The FDA has announced its highest-level recall for Impella heart pumps after 129 reports of serious injuries, including 49 deaths.
The alert includes warnings about the risk of deadly heart perforations “due to operator handling.”
The problem is that during operations to insert the Impella device into the patient’s heart, doctors can accidentally cut through the wall of the heart and puncture their left ventricle, which is the main pumping chamber of the heart.
According to the FDA warning:
“The use of the affected Impella pumps may cause serious adverse health consequences, including left ventricle perforation or free wall rupture, hypertension, lack of blood flow, and death.”
The recall involves Impella left-sided heart pumps, which are used to temporarily pump blood and keep patients alive after a heart attack, during open heart surgery, or when the heart is not functioning well.
The Impella device looks like a flexible straw that is threaded through the major blood vessels of the heart and into the left ventricle, where it helps move blood out of the heart and into the body.
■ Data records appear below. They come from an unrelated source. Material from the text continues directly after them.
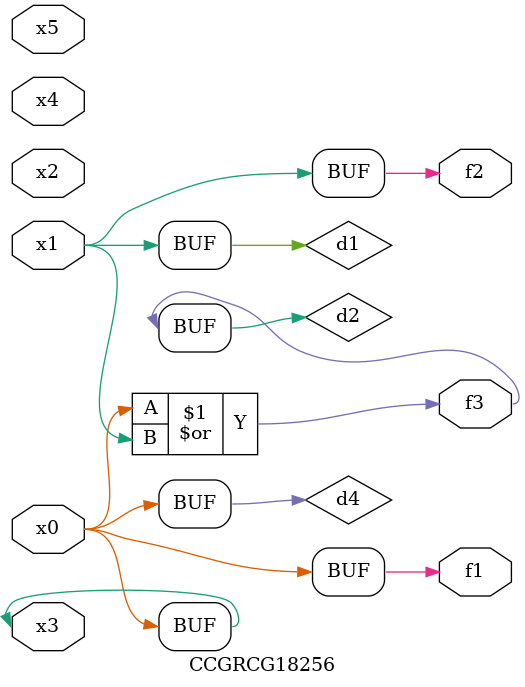
<source format=v>
module CCGRCG18256(
	input x0, x1, x2, x3, x4, x5,
	output f1, f2, f3
);

	wire d1, d2, d3, d4;

	and (d1, x1);
	or (d2, x0, x1);
	nand (d3, x0, x5);
	buf (d4, x0, x3);
	assign f1 = d4;
	assign f2 = d1;
	assign f3 = d2;
endmodule

</source>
The recall was announced by Abiomed, which is a part of Johnson & Johnson MedTech.
The company first disclosed the risk of heart perforation in October 2021, when Abiomed sent physicians a technical bulletin.
This information was not shared with the FDA, in violation of federal laws regarding safety reporting, according to a warning letter the FDA sent to Abiomed in September 2023.
Abiomed sent doctors an Urgent Medical Device Correction letter in December 2023, urging customers to adhere to new and revised warnings. The warnings involve more than 66,000 devices that were distributed in the U.S. between October 2021 and October 2023.